(21 january 2011)

writing hurts. not always, but sometimes.

like when you gash yourself shaving and tug on tights before the blood dries and then, when at the end of the day you go to pull them off, the sensation of pulling fabric from flesh smarts so that you can’t help but cry out.

sometimes, writing hurts like that.

i am standing on a precipice. sensei believes i am on the cusp.

those are romantical ways of saying i’m staring down the pile of important papers stored six inches from the litter box and looking for new ways to see old things.

in high school, mrs. reynolds taught us how to write papers.

first, you buy notecards.

next, you fill them with your facts.

then you lay all your cards on the table. every last one.

this was the fun part, the part that i loved. because this was the great coming together. the moment when you realized that in this deck of cards, you held an idea. an idea admittedly derived from whatever ideas of other people were held in the rather limited centennial high school library holdings, but an idea nonetheless. and an idea put together, laid out on that table, in a manner that uniquely belonged to you.

this process was a fundamental part of the way i learned to write and it is one i have never been able to fully escape. even now, when sentences, facts, phrases, opening lines occur, i text them to myself. i put them down on paper. i lay them on the table and i look for where the pieces fit.

jackiebook 1.0 was written this way. in part, because i am secretly exceedingly vain and hold the notion that my rough drafts and notecards and marginalia will one day warrant inspection and be poured over by scholars wearing white gloves and sitting in temperature-controlled, darkened rooms. but also because this is the only way i know how to do this.

a book is a scary thing. a notecard, now that is manageable.

sensei says i am on the cusp. he has asked me to take the ring to mordor. i am staring down a pile of important papers stored six inches from the litter box and facing forty pound boxes.

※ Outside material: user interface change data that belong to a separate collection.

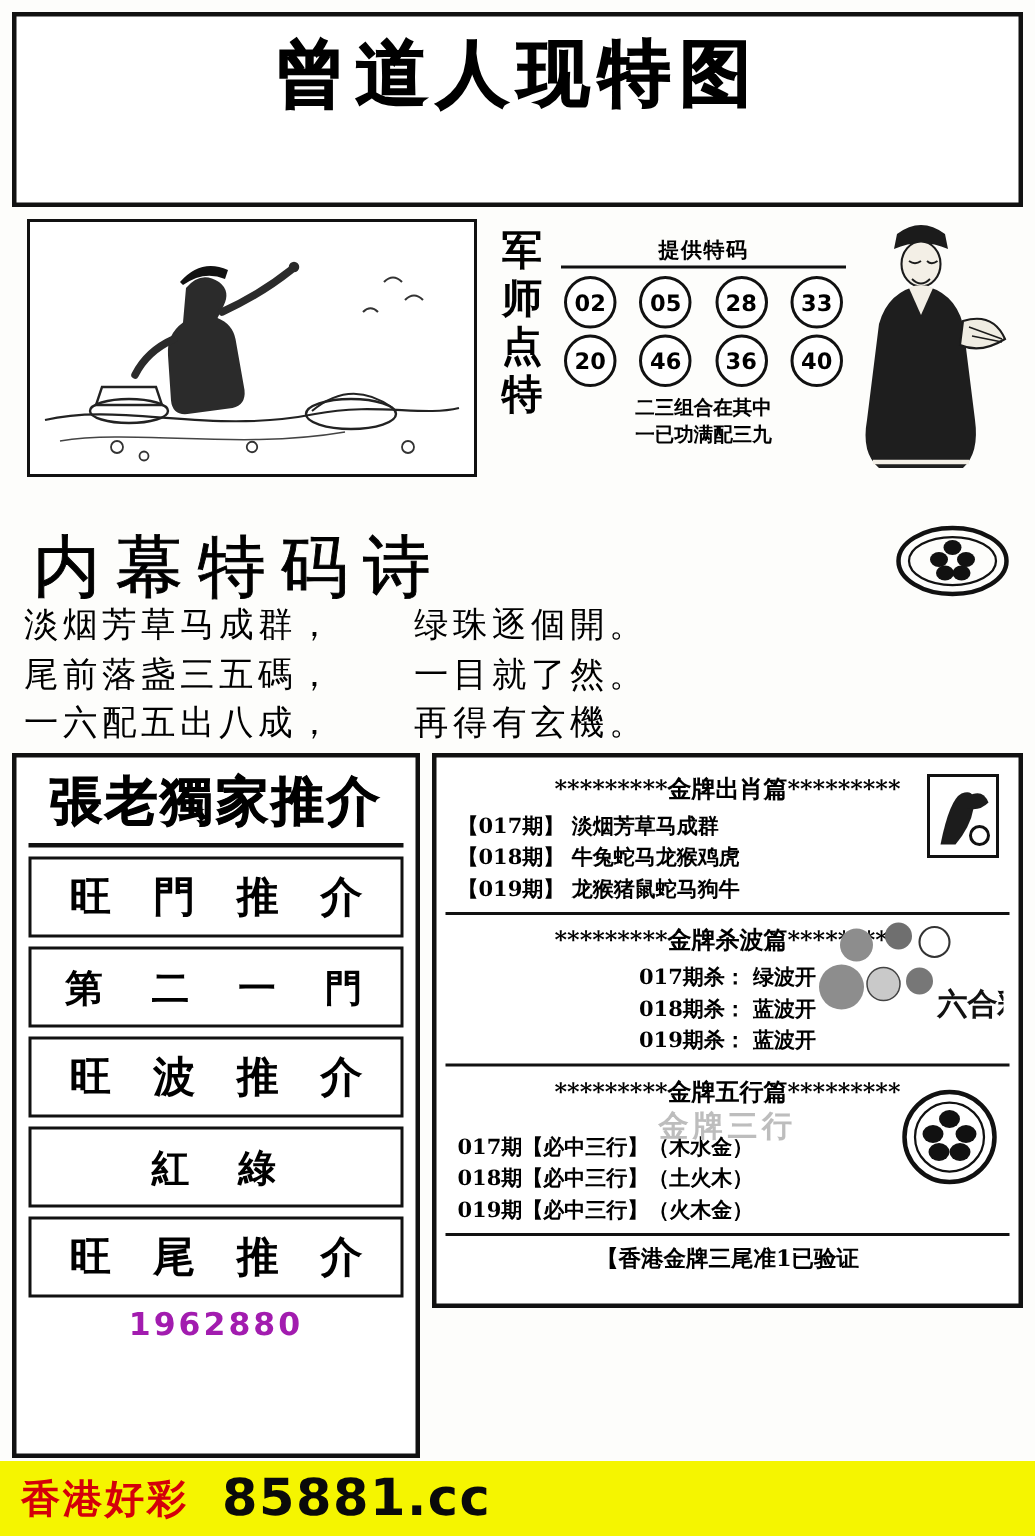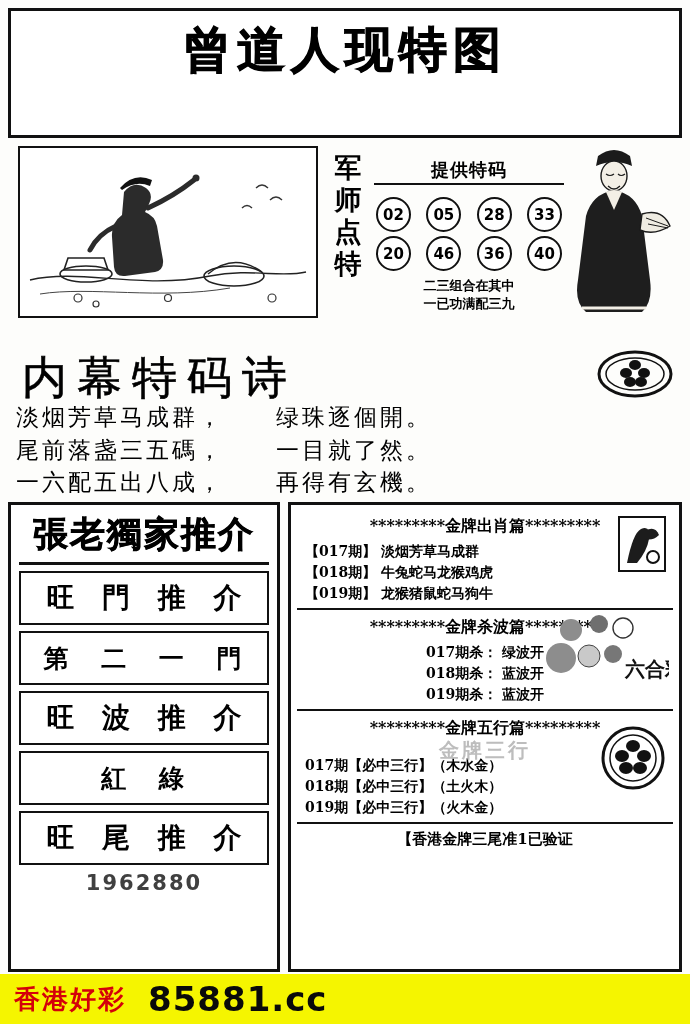--- a/index.html
+++ b/index.html
@@ -74,26 +74,26 @@
     line-height: 1.18;
   }
 
   .code-box {
     position: absolute;
     left: 366px; top: 18px;
     width: 190px; height: 140px;
   }
   .code-caption {
     text-align: center;
-    font-size: 18px;
+    font-size: 14px;
     font-weight: bold;
     letter-spacing: 1px;
     border-bottom: 2px solid #111;
     padding-bottom: 1px;
-    margin-bottom: 12px;
+    margin-bottom: 5px;
     font-family: "DejaVu Serif", "Liberation Serif", serif;
   }
   .ball-row {
     display: flex;
     justify-content: space-between;
     margin: 4px 2px 4px 2px;
   }
   .ball {
     width: 31px; height: 31px;
     border: 2px solid #111;
@@ -192,29 +192,29 @@
   }
   .lp-cell.ans {
     font-size: 25px;
     letter-spacing: 12px;
   }
   .lp-serial {
     text-align: center;
     font-size: 21px;
     font-weight: bold;
     letter-spacing: 2px;
-    color: #404040;
+    color: #a21caf;
     margin-top: 2px;
   }
 
   
   .right-panel {
     position: absolute;
     left: 288px; top: 502px;
-    width: 394px; height: 470px;
+    width: 394px; height: 370px;
     border: 3px solid #111;
     box-sizing: border-box;
     background: #fff;
     padding: 4px 6px;
   }
   .rp-head {
     text-align: center;
     font-family: "DejaVu Serif", "Liberation Serif", serif;
     font-weight: bold;
     font-size: 16px;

i am realizing that it is difficult to read the things you once wrote.

because there is a brief moment of separation from one’s work that comes about a month out. a flash in the pan where you can read something you have written and see it as something written by something else.

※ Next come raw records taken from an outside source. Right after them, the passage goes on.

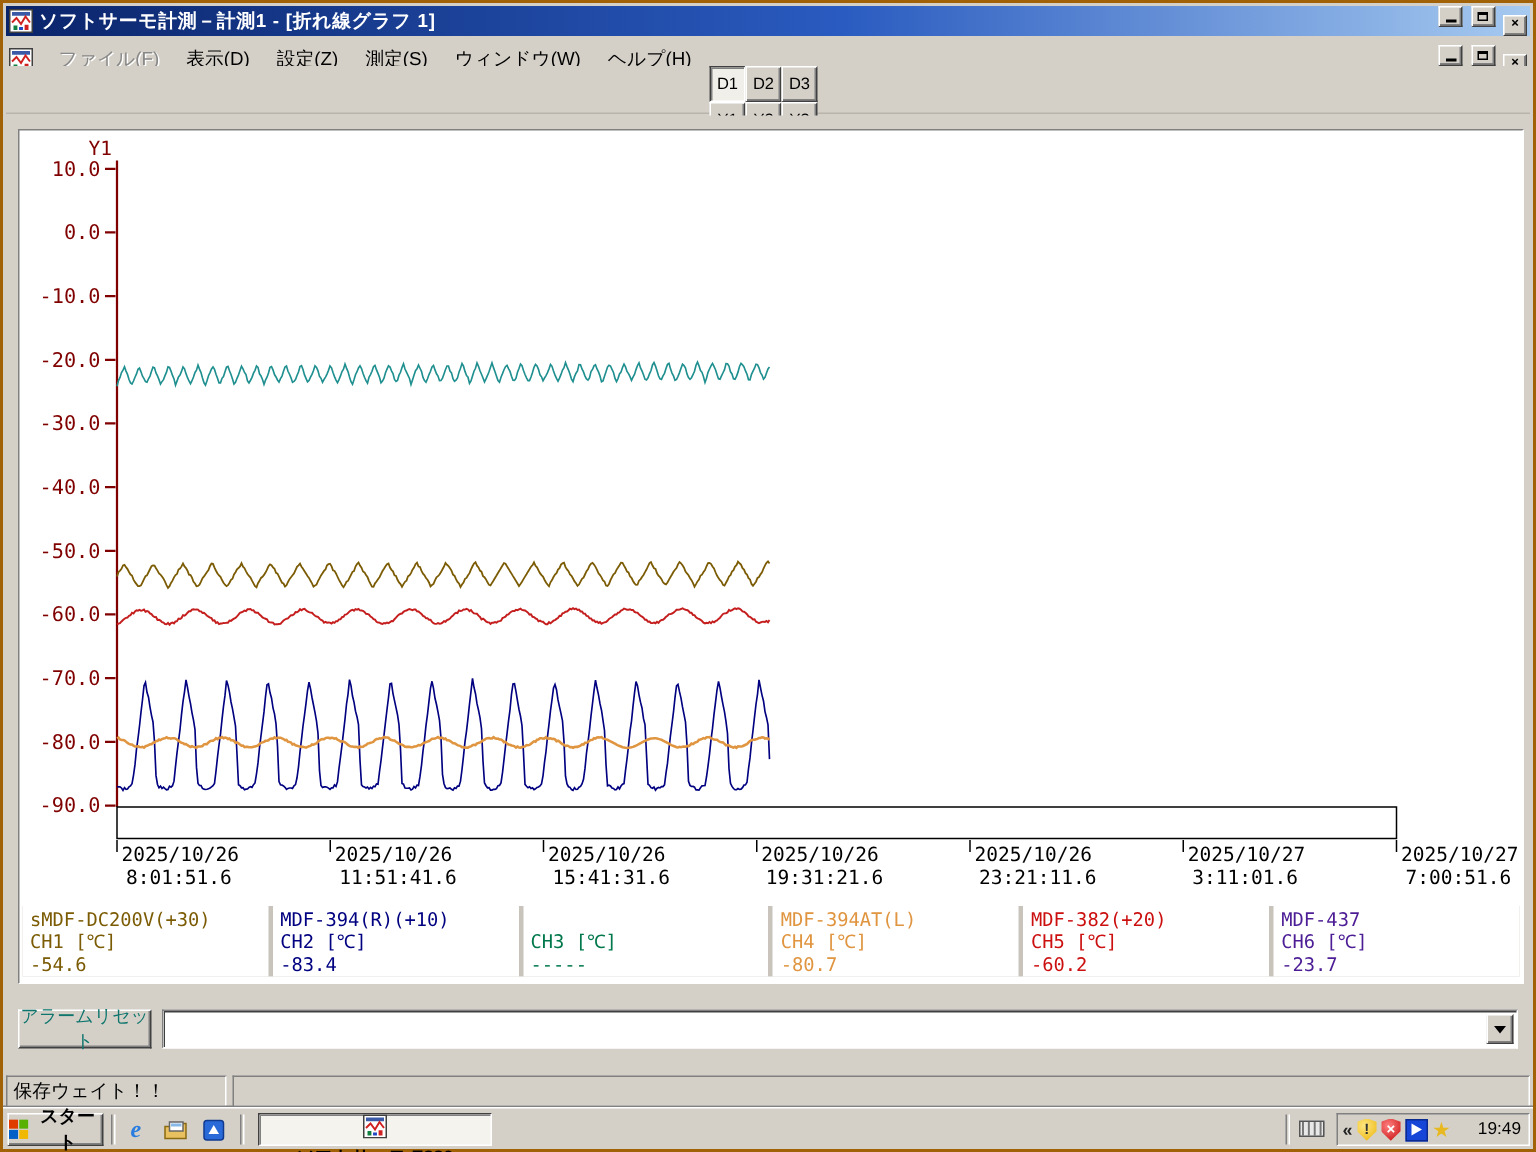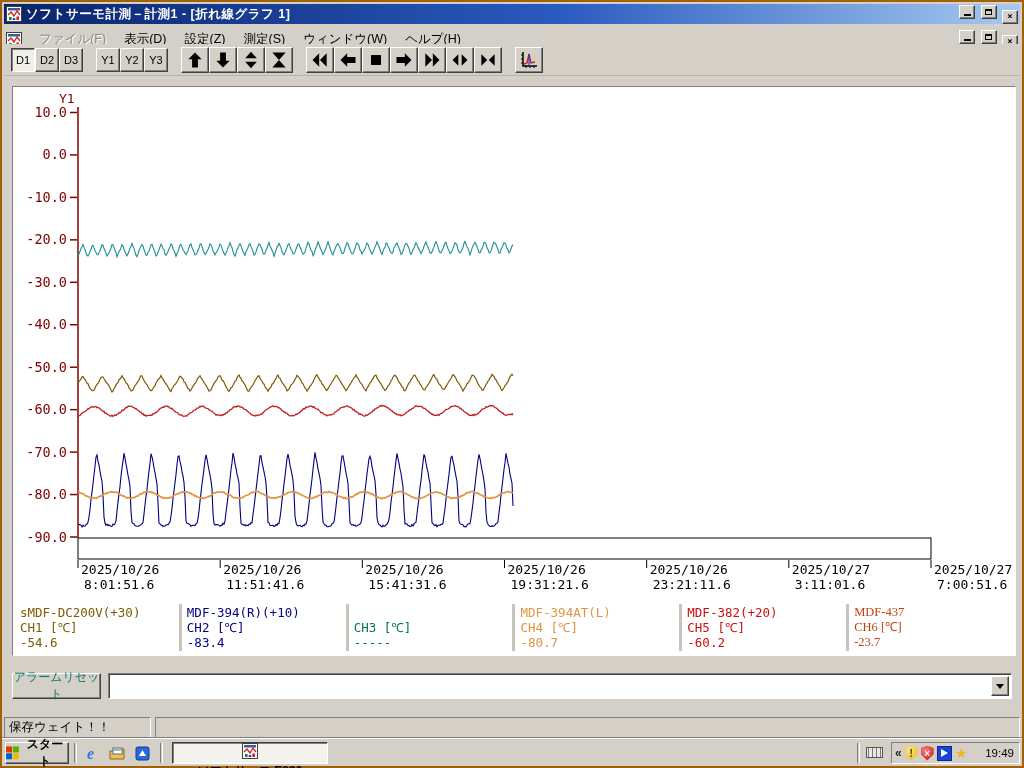--- a/index.html
+++ b/index.html
@@ -25,21 +25,21 @@
 
   
   #menubar { position:absolute; left:2px; top:22px; right:2px; height:32px; background:#d4d0c8;
     display:flex; align-items:center; padding:0 2px; border-bottom:1px solid #c0bcb4; }
   #menu-items { display:flex; flex:1; margin-left:8px; }
   .menu-item { font-size:12.5px; padding:2px 9px; color:#000; cursor:default; }
   .menu-item.disabled { color:#888; text-shadow:1px 1px 0 #fff; }
 
   
   #toolbar { position:absolute; left:2px; top:42px; right:2px; height:32px; background:#d4d0c8;
-    display:flex; align-items:center; padding-left:7px; border-bottom:1px solid #b8b4ac; }
+    display:flex; align-items:center; padding-left:7px; border-bottom:1px solid #b8b4ac;flex-direction:column; }
   .tb-group { display:flex; margin-right:13px; }
   .tb-btn { height:24px; min-width:24px; display:flex; align-items:center; justify-content:center;
     font-size:11px; color:#000; }
   .tb-btn.icon { width:28px; height:26px; }
   .tb-btn svg { display:block; }
 
   
   #client { position:absolute; left:2px; top:75px; right:2px; height:637px; background:#d4d0c8; }
   #graph-panel { position:absolute; left:8px; top:9px; width:1004px; height:570px; background:#fff;
     border:1px solid; border-color:#808080 #ffffff #ffffff #808080; }
@@ -294,21 +294,21 @@
           <div class="legend-cell" style="color: rgb(224, 149, 64);">
             <div>MDF-394AT(L)</div>
             <div>CH4 [℃]</div>
             <div>-80.7</div>
           </div>
           <div class="legend-cell" style="color: rgb(204, 16, 16);">
             <div>MDF-382(+20)</div>
             <div>CH5 [℃]</div>
             <div>-60.2</div>
           </div>
-          <div class="legend-cell" style="color: #c2410c; font-family: Liberation Serif, serif;">
+          <div class="legend-cell" style="color: #4c1d95;">
             <div>MDF-437</div>
             <div>CH6 [℃]</div>
             <div>-23.7</div>
           </div>
         </div>
     </div>
     <button id="alarm-reset" class="raised">アラームリセット</button>
     <div id="alarm-combo">
       <span></span>
       <div id="combo-btn" class="raised">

i had to proof an essay for publication the other day and throughout, i found myself thinking, damn, this is tight. the work did not feel like mine.

i’m going to go out on a limb and say this- the moment when you can see your work as though it weren’t your own- that is the moment writers write for.

sadly, it does not last. and then along comes the time ever after, when you return to the work you had left, the writing you once did, and confront the world of inferiority you find there.

i cannot handle that world right now.

so i go into my closet and, ignoring the forty pound boxes, pull down a very small one from which i pull the pile of notecards for jackiebook 1. i unloose them from the rubberbands by which they’ve been bound since the spring of 2006 and i do the scariest thing i can think of- i shuffle the deck.

i am sitting three feet from the pile of important papers six inches from the cat’s toilet.

i am going back to the beginning.

i have laid all my cards on the table. every last one.